Collected data entries
◇ ◇ ◇ ◇ ◇

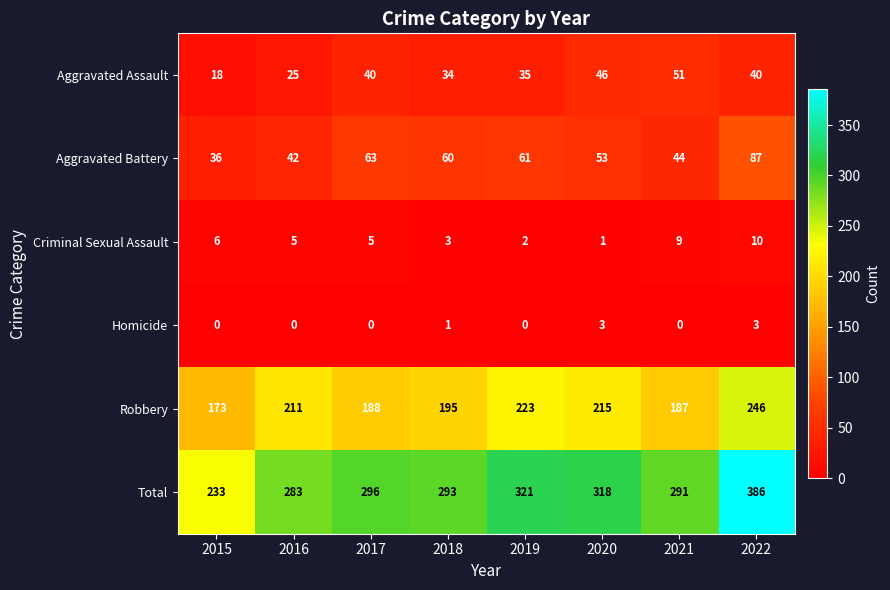

What is the highest value of the Robbery series?

246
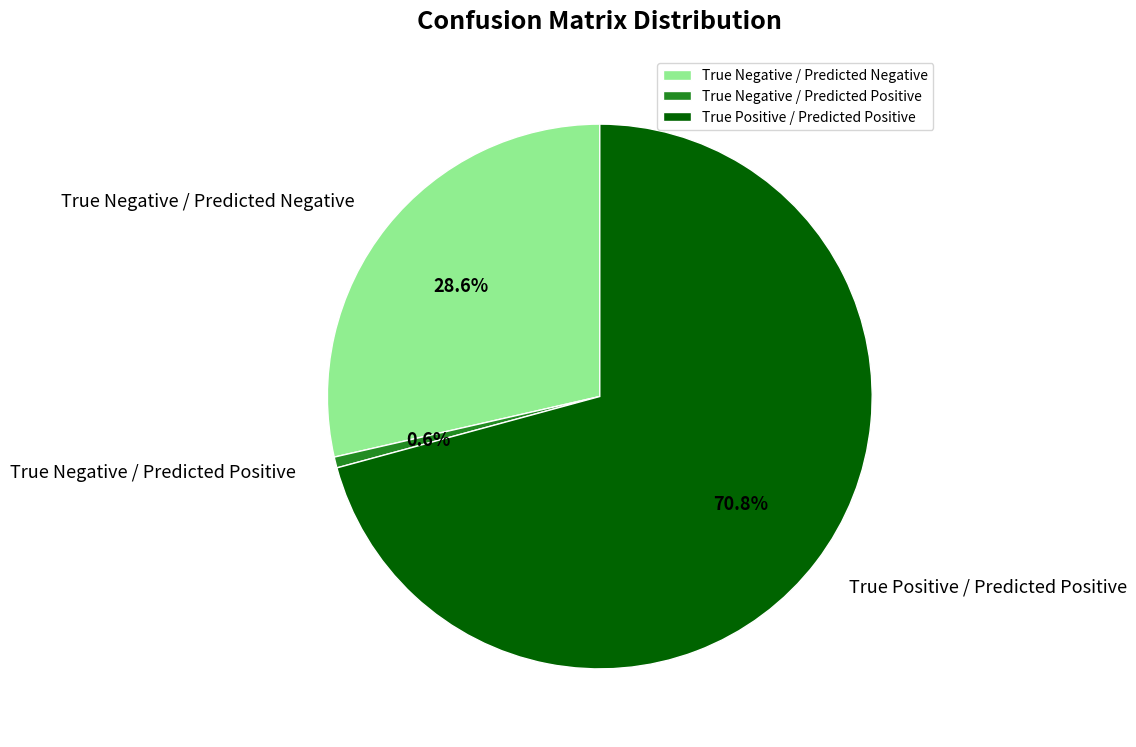

Rank the categories by value from highest to lowest.

True Positive / Predicted Positive, True Negative / Predicted Negative, True Negative / Predicted Positive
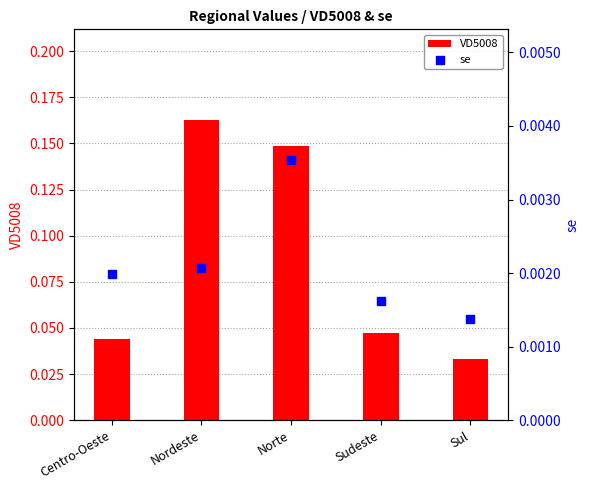

Which series reaches the maximum Y coordinate?

VD5008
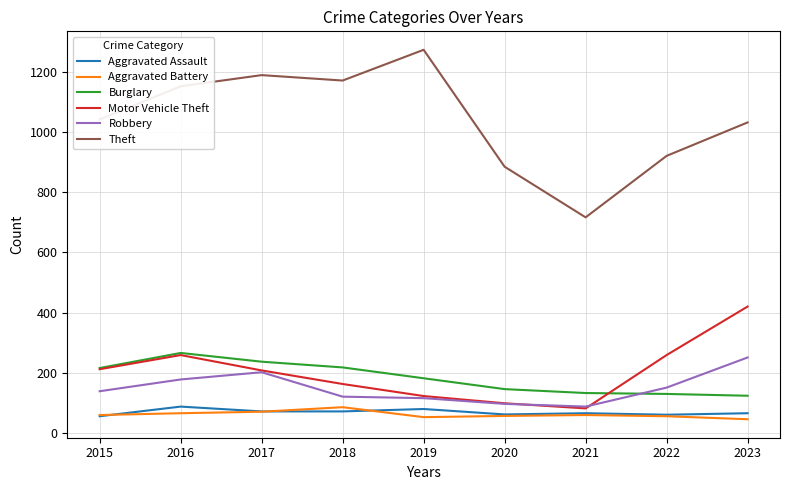

What is the maximum value shown in the chart?

1272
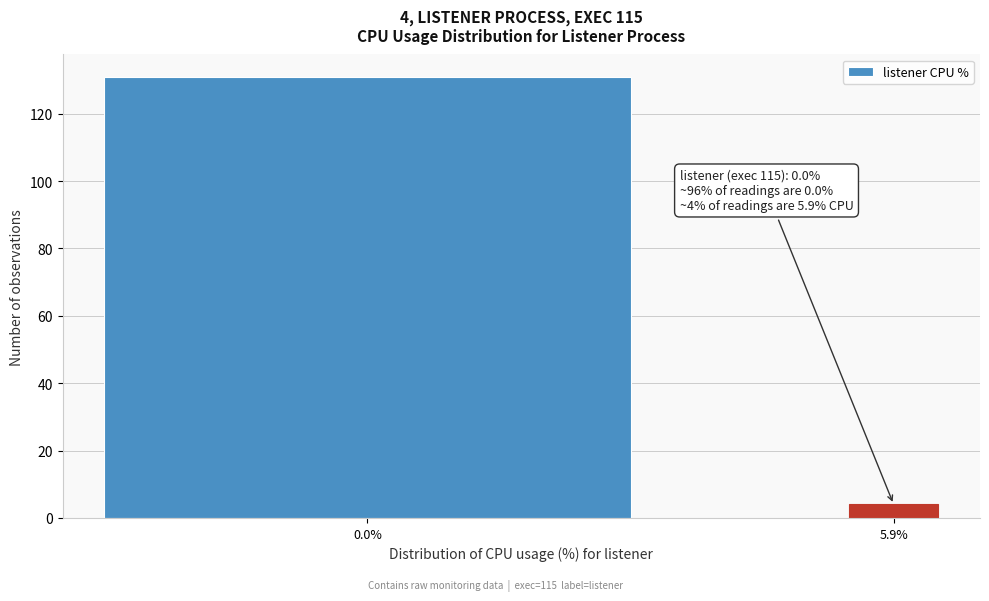

Reading left to right, extract all data points from this chart.

131	4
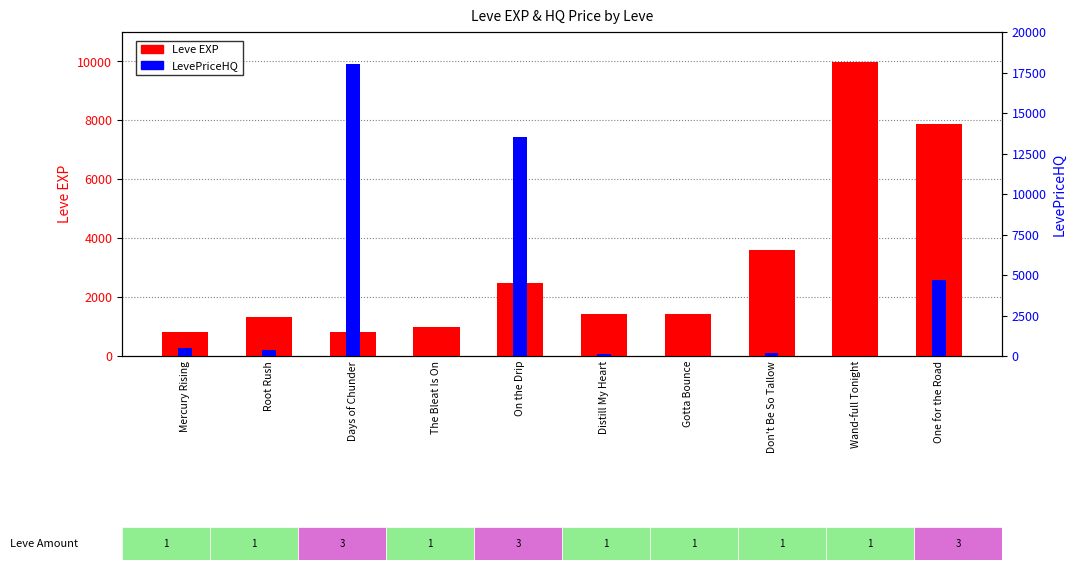

What is the average value of the Leve EXP series?

3071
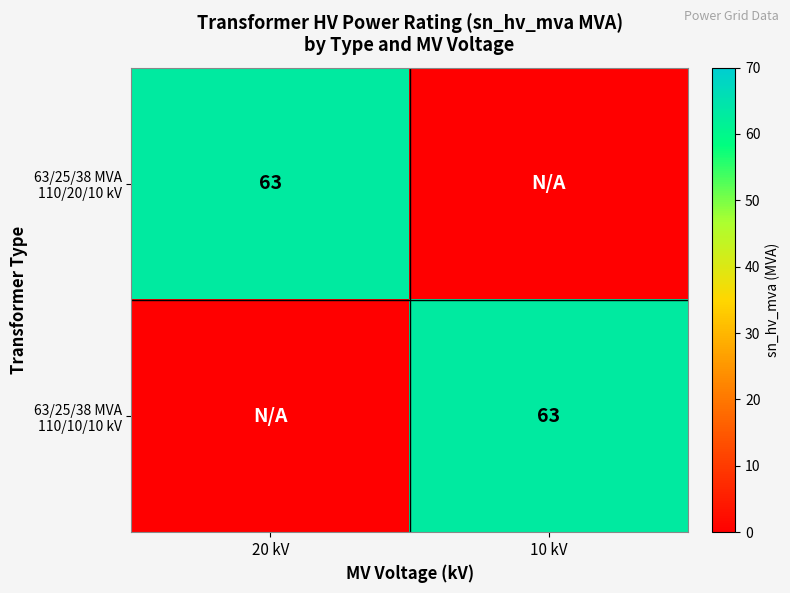

What value does the 63/25/38 MVA 110/20/10 kV series have at 20 kV?

63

◇ ◇ ◇ ◇ ◇

__Prompt__
Please recast the items as a Markdown table with two columns, Row and Line. Give each non-blank line its own numbered row, and leave the pictures out.

__Response to the task__
| Row | Line |
|---|---|
| 1 | What is the highest value of the Robbery series? |
| 2 | 246 |
| 3 | Rank the categories by value from highest to lowest. |
| 4 | True Positive / Predicted Positive, True Negative / Predicted Negative, True Negative / Predicted Positive |
| 5 | Which series reaches the maximum Y coordinate? |
| 6 | VD5008 |
| 7 | What is the maximum value shown in the chart? |
| 8 | 1272 |
| 9 | Reading left to right, extract all data points from this chart. |
| 10 | 131	4 |
| 11 | What is the average value of the Leve EXP series? |
| 12 | 3071 |
| 13 | What value does the 63/25/38 MVA 110/20/10 kV series have at 20 kV? |
| 14 | 63 |